An Oregon marijuana group has responded to a request by city and county associations that the state Legislature allow local governments to impose their own taxes on marijuana sales or to ban pot businesses all together. The group, Portland NORML (National Organization for the Reform of Marijuana Laws), said the appeal conflicts with the voter-approved Oregon’s Measure 91. NORML argues local voters, not city or county councils, should decide whether to ban sales in their areas. Furthermore, they argue, Measure 91 provides that only the state may tax marijuana, not cities and counties. “For the Legislature to subvert the clear language and intent of the people is a threat not only to the viability of Oregon’s legal marijuana market, but to the very foundation of Oregon democracy,” the group said in a statement posted to its website Sunday.
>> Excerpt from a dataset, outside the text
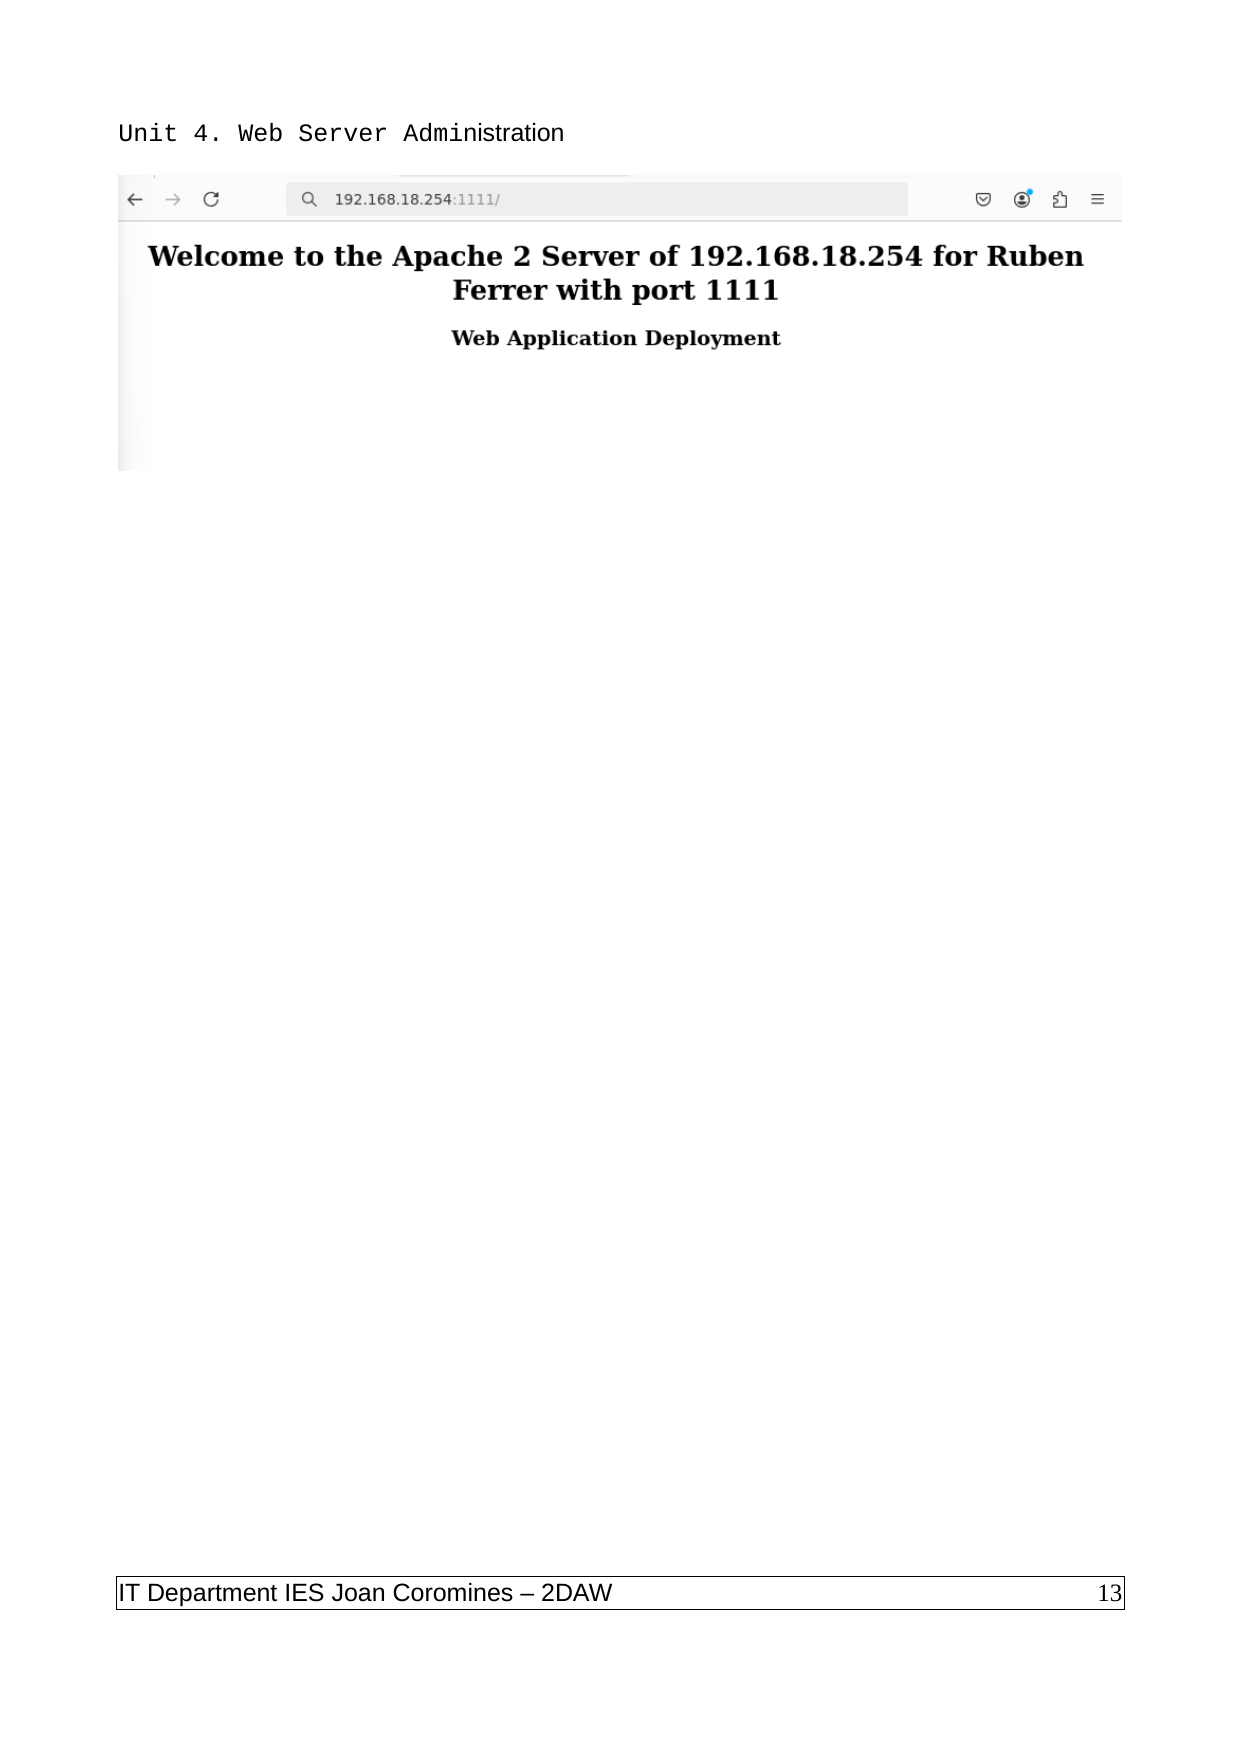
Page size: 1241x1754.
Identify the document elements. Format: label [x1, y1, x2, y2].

picture [118, 175, 1123, 471]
A lawmaker on the country’s largest American Indian reservation has introduced a bill to reaffirm the tribe’s stance against legalizing marijuana. Navajo Nation Council Delegate Edmund Yazzie says legalizing marijuana for medical or recreational use contradicts Navajo values and tradition. His bill introduced this week comes in response to an announcement last year by the U.S. Department of Justice to allow American Indian tribes to grow and sell marijuana within certain guidelines. Navajo lawmakers can take action on Yazzie’s bill after a public comment period. Yazzie has said legalizing marijuana would drive up crime rates and drug addiction on the vast reservation that extends into New Mexico, Utah and Arizona. Other tribes across the nation are cautiously debating whether to approve marijuana sales and use.
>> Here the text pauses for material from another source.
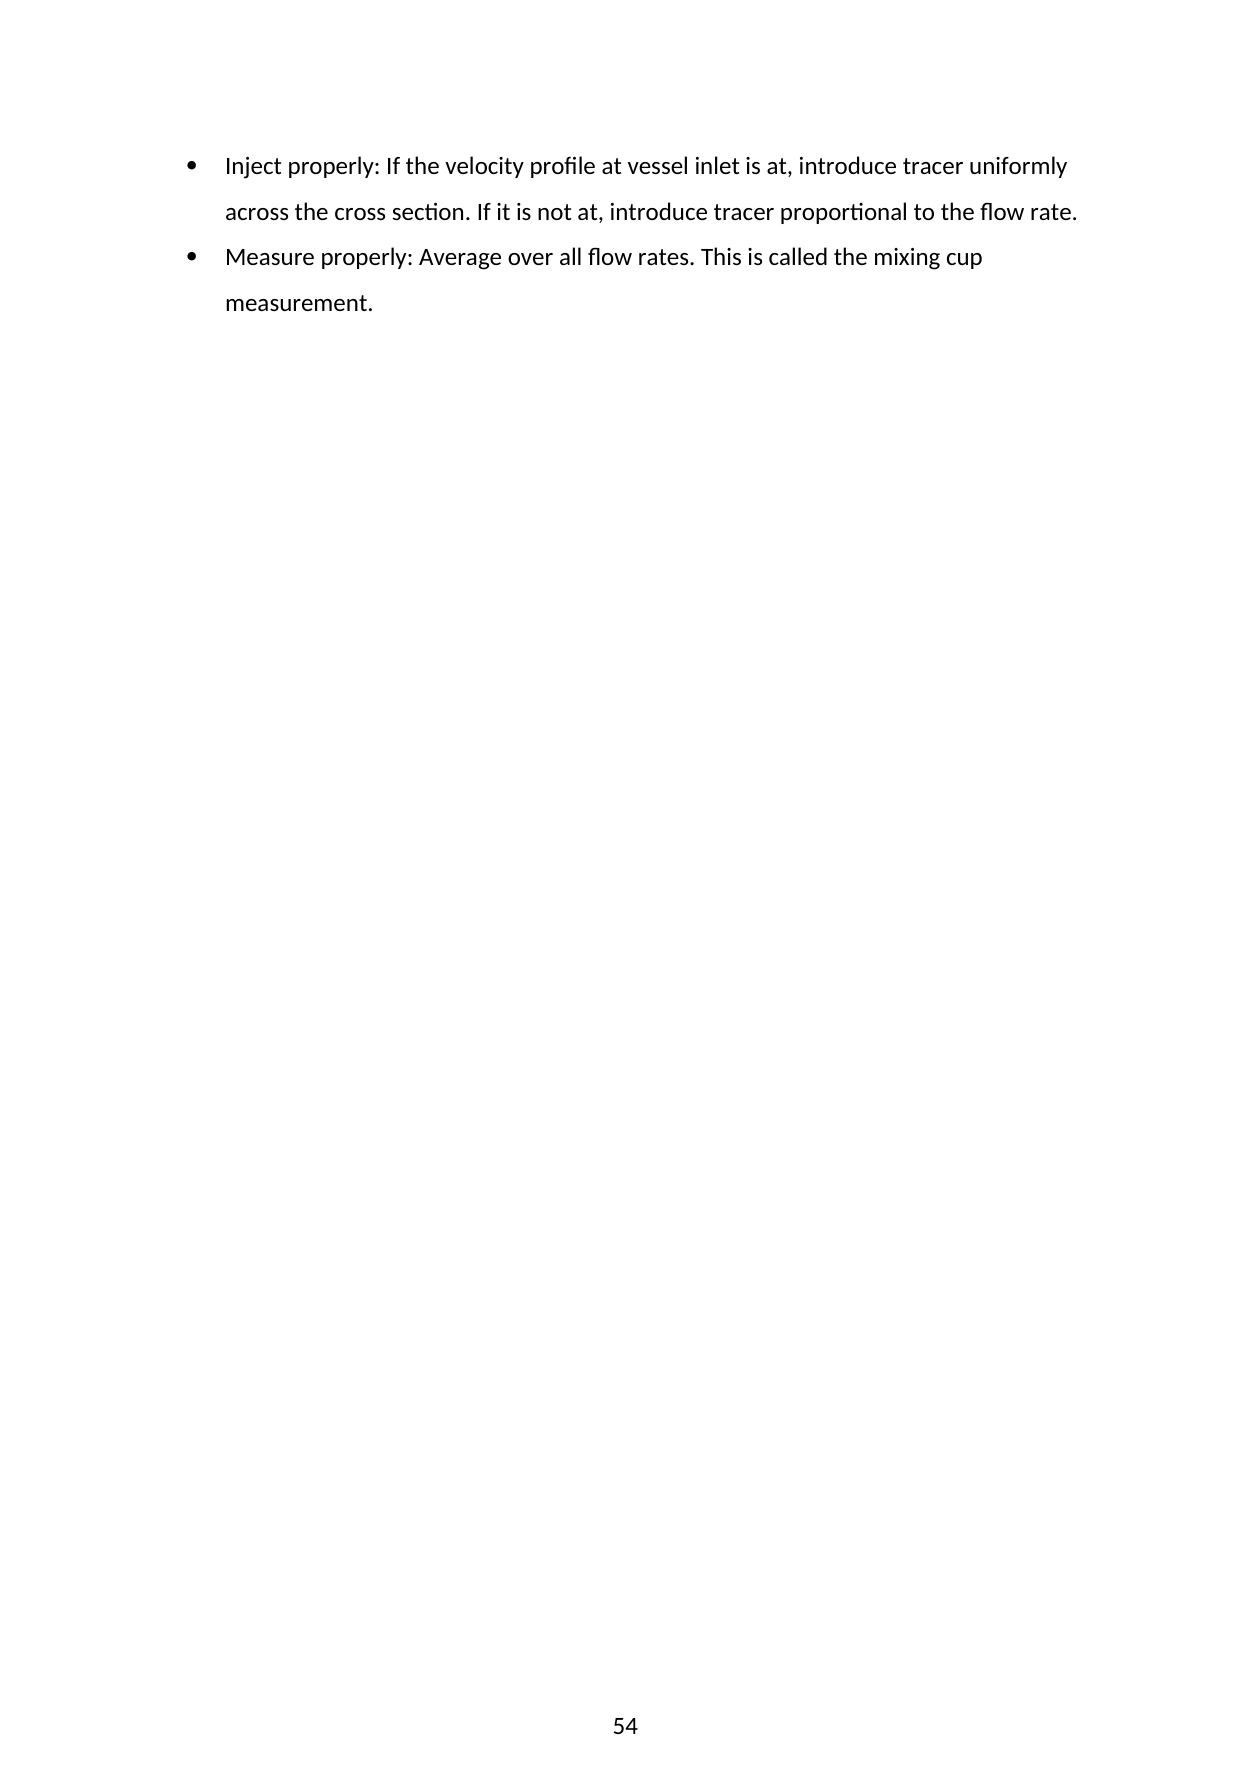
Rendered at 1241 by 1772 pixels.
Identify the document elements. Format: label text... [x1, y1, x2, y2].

list Inject properly: If the velocity profile at vessel inlet is at, introduce tracer uniformly across the cross section. If it is not at, introduce tracer proportional to the flow rate. [187, 150, 1100, 226]
list Measure properly: Average over all flow rates. This is called the mixing cup measurement. [187, 241, 1100, 318]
Former New England Patriots tight end Aaron Hernandez’s DNA was found on a marijuana joint at the scene of a killing near his home, a crime lab scientist testified Friday. Hernandez is on trial for murder in the June 2013 killing of Odin Lloyd, who was dating the sister of Hernandez’s fiancee. Lloyd’s body was found in an industrial park, and prosecutors had said previously a marijuana cigarette was found near his bullet-riddled body. Diane Fife Biagiotti, of the state police crime lab, told jurors that she received rolling paper from a 2-inch-long cigarette butt to test for DNA. She said she found it had the DNA of at least two people on it. She said she first compared it with Lloyd’s DNA and discovered he could have been one of the people whose DNA appeared on the butt. She said she then was able to use Lloyd’s DNA to deduce the second DNA contributor. “I did a comparison between the profile I deduced and the profile of Aaron Hernandez,” she said. “I found that the profile from Aaron Hernandez matched the deduced DNA profile.”
Three people were arrested in connection with a gun battle at a South Los Angeles medical marijuana dispensary that left a security guard injured Sunday night, police said Monday. Three people were trying to rob the dispensary when gunfire broke out, according to Los Angeles Police Department spokesmen. More information about the arrests was not immediately available. The would-be robbers entered the dispensary in the area of Crenshaw Boulevard and 54th Street in the Hyde Park neighborhood about 7:20 p.m., said Sgt. Robert Grant of the Los Angeles Police Department’s 77th Street Station. The security guard, suspecting that the trio was there to rob the store, asked them to leave. When they refused, he pulled out his gun, and that’s when the shootout began, police said. The guard was hit at least once and taken to a hospital, Grant said.